Real Estate agent with home buyer A lot of factors play into the decision to become a first-time home buyer. It takes confidence in the market, in the economy, and in your own financial strength as well as requiring good credit, a steady job -- and a down payment.

Those down payments can range from 3% at the low-end (for FHA loans) to an average 20%, says mortgage expert Arnold Martin.


Ana Soriano, 32, had everything but the deposit."I was just living paycheck to paycheck. It was always tight."

A couple of years ago, Soriano, a consultant for a local credit union in San Francisco, decided to make some changes.

Anxious to fulfill her dream of becoming a a first-time home buyer, Soriano talked to numerous financial advisers and attended several seminars to learn more about the process (and now works with a down payment assistance program). She knew she was going to have to make saving a top priority.

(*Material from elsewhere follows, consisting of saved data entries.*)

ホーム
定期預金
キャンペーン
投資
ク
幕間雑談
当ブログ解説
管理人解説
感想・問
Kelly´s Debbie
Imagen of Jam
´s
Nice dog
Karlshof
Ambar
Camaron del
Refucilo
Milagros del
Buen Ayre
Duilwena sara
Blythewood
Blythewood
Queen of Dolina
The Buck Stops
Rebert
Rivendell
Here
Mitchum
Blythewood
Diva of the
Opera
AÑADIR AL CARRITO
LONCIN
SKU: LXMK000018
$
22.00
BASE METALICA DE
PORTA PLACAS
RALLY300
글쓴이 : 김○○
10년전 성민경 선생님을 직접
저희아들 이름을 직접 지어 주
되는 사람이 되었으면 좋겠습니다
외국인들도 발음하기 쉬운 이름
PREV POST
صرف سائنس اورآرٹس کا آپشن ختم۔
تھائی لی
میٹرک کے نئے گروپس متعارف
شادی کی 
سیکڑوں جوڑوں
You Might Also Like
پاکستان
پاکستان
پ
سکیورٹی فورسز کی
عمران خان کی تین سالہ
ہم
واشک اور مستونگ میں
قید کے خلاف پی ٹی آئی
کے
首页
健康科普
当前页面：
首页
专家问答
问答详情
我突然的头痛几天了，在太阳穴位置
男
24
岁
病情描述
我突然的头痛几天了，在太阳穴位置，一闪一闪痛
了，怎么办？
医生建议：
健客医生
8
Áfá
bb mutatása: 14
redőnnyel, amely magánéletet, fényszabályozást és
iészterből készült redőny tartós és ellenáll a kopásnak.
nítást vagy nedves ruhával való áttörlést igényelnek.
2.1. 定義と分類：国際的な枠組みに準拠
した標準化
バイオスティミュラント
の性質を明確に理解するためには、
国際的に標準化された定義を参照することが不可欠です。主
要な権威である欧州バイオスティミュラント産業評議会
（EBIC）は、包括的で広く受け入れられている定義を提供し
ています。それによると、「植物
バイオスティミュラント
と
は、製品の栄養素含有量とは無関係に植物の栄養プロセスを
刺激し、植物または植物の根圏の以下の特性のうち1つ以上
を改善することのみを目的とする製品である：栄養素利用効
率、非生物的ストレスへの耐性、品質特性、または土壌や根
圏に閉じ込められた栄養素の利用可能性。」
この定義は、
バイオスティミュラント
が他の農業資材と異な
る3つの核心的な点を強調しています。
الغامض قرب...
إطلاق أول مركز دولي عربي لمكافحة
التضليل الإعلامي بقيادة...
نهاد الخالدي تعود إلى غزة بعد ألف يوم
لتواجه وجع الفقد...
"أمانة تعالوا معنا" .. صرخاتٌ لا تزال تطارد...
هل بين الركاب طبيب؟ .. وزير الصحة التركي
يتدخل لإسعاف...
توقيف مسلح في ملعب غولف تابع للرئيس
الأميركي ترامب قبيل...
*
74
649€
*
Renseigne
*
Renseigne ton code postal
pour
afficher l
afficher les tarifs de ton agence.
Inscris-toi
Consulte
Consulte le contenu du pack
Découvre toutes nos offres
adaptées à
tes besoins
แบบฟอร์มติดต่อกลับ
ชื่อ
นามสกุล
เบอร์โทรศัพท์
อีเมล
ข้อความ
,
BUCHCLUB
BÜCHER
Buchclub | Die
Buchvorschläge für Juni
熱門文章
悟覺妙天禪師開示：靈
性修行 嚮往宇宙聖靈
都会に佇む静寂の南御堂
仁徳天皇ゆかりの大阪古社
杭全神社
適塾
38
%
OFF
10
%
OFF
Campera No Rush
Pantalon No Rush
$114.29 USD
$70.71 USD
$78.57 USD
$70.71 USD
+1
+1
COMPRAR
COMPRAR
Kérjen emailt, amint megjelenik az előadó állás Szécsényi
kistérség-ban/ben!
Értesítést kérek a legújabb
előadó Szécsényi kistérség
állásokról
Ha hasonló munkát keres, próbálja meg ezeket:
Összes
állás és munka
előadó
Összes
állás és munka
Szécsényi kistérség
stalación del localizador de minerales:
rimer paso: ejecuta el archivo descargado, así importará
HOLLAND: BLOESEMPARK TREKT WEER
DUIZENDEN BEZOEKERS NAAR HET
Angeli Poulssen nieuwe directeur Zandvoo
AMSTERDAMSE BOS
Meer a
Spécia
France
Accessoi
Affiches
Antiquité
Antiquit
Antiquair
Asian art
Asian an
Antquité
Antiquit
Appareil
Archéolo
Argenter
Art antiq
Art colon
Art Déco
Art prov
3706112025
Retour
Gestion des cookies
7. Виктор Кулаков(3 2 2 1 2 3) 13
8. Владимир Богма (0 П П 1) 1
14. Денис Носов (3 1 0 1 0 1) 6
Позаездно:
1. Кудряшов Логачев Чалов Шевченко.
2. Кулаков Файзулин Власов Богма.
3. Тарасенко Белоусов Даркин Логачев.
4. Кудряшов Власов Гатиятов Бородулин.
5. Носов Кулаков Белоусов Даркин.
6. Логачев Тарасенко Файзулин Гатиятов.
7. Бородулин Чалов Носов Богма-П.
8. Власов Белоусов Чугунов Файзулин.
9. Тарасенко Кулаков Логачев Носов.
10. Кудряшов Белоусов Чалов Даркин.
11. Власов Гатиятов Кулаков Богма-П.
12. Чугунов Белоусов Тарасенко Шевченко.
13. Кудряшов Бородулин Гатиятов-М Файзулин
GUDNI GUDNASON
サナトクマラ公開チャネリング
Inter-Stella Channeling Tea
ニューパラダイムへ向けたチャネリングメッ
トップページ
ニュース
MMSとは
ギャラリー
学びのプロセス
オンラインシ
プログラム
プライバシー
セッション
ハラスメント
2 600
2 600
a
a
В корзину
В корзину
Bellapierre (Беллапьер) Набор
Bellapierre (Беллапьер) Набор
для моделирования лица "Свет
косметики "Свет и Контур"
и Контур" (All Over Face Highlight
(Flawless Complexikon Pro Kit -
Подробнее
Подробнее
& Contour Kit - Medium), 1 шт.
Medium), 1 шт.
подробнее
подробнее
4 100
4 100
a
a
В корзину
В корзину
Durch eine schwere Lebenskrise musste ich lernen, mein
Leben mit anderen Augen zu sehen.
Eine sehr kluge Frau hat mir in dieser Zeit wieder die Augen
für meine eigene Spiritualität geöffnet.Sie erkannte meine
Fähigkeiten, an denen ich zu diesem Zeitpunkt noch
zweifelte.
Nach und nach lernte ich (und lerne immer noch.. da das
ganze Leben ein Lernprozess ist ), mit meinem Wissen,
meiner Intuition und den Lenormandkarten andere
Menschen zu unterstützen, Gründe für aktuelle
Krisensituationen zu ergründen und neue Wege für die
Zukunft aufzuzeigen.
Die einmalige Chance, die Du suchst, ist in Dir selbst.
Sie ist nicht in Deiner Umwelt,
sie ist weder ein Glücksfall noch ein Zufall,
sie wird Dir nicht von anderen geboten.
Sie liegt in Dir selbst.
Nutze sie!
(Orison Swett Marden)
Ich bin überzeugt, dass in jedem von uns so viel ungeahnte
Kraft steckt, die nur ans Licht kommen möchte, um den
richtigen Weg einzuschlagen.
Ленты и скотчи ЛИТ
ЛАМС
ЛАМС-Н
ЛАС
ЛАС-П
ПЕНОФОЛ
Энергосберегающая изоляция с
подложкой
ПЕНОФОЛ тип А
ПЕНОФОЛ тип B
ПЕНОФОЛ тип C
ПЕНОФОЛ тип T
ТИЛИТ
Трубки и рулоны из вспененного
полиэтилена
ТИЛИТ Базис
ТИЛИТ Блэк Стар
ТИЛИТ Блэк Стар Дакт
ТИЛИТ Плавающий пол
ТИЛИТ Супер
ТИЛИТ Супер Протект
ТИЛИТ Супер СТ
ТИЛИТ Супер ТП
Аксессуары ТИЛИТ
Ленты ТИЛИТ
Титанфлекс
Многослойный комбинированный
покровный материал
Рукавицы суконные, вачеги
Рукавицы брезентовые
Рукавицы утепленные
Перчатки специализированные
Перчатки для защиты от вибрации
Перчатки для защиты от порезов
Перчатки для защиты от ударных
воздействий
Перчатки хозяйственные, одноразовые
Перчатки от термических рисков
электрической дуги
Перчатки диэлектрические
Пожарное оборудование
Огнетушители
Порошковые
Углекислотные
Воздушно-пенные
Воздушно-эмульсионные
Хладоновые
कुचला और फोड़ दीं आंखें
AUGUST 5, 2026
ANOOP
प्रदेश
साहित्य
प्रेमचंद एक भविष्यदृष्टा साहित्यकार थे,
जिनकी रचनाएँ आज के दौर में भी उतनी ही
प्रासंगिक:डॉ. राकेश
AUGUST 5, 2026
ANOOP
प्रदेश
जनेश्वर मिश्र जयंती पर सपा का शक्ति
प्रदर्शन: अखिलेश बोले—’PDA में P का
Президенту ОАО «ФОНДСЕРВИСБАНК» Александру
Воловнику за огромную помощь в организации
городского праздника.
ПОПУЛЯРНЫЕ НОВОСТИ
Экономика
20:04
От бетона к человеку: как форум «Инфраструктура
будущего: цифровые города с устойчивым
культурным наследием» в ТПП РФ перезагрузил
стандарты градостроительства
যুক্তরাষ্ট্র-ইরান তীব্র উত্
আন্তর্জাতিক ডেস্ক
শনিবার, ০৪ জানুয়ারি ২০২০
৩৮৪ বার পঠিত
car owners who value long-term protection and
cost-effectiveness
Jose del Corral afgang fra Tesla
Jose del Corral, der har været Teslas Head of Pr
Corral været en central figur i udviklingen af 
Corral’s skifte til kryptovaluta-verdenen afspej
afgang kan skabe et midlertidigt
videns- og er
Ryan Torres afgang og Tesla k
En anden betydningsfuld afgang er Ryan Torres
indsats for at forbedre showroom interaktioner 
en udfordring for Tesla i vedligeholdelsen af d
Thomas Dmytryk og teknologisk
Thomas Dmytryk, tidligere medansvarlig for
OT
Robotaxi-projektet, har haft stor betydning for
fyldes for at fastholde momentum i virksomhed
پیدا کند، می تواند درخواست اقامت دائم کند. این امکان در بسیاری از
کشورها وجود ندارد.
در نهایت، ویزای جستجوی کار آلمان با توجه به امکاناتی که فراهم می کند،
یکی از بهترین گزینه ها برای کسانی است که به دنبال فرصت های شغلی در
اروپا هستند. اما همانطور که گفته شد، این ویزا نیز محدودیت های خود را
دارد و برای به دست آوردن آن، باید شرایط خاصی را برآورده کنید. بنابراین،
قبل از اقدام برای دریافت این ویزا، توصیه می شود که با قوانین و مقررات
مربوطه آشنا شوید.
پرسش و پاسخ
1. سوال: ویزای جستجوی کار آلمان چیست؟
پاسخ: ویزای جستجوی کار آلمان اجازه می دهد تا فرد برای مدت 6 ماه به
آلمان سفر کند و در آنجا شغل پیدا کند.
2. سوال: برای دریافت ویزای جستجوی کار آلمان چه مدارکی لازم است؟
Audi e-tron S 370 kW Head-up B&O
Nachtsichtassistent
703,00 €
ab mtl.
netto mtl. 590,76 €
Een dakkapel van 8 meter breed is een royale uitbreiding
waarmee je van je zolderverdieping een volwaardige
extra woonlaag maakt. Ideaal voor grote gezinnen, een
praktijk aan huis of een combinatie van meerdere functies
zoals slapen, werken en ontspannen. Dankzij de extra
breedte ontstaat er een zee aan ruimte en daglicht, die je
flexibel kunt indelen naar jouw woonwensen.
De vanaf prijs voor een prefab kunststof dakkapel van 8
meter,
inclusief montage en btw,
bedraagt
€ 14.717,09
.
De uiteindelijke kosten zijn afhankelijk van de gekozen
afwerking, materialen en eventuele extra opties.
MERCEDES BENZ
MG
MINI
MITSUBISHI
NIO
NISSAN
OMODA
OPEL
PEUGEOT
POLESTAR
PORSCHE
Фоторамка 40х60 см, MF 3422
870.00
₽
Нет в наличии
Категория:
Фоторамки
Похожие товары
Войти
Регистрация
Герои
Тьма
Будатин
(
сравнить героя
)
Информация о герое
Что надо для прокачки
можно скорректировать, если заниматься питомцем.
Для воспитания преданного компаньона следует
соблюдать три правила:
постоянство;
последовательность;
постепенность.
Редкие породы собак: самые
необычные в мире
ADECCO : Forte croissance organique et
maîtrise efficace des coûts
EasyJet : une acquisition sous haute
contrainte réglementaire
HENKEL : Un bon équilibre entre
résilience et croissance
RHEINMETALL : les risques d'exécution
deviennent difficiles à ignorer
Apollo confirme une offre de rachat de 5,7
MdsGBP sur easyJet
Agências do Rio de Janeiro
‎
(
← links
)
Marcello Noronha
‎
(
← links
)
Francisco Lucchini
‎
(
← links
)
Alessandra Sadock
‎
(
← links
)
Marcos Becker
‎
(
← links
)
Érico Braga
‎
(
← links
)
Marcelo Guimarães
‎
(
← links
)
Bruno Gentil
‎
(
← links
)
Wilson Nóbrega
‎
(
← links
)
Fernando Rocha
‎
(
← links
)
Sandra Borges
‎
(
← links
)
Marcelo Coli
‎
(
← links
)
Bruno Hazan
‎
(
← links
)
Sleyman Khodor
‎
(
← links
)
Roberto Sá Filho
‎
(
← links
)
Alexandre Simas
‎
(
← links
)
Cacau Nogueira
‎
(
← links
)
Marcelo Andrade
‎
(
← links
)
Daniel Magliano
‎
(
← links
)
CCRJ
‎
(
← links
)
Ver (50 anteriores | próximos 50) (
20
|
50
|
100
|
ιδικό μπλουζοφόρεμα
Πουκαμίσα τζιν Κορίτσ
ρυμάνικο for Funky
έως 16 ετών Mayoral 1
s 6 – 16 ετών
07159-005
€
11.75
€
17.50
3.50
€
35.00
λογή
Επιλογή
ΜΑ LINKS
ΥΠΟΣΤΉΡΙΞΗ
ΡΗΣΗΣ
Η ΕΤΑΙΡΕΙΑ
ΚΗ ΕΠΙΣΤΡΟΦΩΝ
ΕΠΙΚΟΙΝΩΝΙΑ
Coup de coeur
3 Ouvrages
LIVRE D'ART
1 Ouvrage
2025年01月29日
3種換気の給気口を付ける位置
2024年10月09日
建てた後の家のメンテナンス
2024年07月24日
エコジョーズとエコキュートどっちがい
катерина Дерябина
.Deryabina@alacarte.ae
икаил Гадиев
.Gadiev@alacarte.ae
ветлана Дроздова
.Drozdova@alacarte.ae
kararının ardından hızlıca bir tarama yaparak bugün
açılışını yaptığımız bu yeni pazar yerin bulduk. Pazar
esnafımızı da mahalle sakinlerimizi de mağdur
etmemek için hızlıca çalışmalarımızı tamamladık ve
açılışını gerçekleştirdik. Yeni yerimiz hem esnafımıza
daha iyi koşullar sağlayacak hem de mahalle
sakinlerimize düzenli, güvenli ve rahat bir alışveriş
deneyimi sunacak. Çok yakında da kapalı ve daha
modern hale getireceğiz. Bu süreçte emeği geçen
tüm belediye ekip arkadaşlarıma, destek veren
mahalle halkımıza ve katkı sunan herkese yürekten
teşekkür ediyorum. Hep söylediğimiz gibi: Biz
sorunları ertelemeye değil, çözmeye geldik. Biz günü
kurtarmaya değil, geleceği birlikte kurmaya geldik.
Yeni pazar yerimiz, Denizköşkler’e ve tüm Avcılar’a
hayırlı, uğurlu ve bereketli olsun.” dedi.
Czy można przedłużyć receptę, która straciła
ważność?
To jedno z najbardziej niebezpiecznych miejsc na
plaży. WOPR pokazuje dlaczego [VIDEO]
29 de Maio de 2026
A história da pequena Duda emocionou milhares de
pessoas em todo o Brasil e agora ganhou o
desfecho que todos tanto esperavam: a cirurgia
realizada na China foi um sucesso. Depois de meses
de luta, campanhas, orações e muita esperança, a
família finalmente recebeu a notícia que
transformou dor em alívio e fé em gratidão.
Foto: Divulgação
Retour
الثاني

That meant not only cutting her biggest expense -- her rent -- by moving back in with her mother, but it also meant making other, smaller changes, such as cutting her car insurance costs, and ultimately managing her money more efficiently:

Know your resources
Soriano took a good, hard look at what was coming in and what was going out. First stop: mint.com, a popular, free online budgeting tool."You get a good picture of how much you can actually save based on what you earn, and even tips on how you can earn more." She has also mastered the art of couponing =- who knew you could transfer prescriptions from one drugstore to another and get a $30 gift card? -- and has fun, but only on the cheap. Soriano's favorites are groupon.com, livingsocial.com and citypass.com.

Pay Yourself First
The bottom line is you don't miss what you don't see. Soriano has a fixed amount taken out of every paycheck and automatically deposited into a savings account."In the past, I would just spend it, and I couldn't even tell you what I spent it on," she says.

Just Ask
Check your vanity at the door. Soriano has negotiated for everything from dental work (She recently saved $200) to clothing to the maintenance on her car.

Manage Debt -- The "Right" Way
At one point, Soriano had 10 credit cards. She was scrambling to pay down debt, and was getting walloped with fees. When she was turned down for a car loan, she decided to turn things around. "I never wanted to be in that situation again," she says. That meant coming up with a strategy to better manage debt; not just pay it down as quickly as possible."It had become a vicious cycle, and made me strapped for cash."

Soriano consolidated her debt with a balance transfer, and suggests you consider doing the same. Granted, you will find that offers have gotten more restrictive lately -- terms are shorter and transfer fees may be as high as 5% of the balance -- but there are still some good cards out there, like the Citi Platinum Select MasterCard: offering 0% balance transfer for 18 months.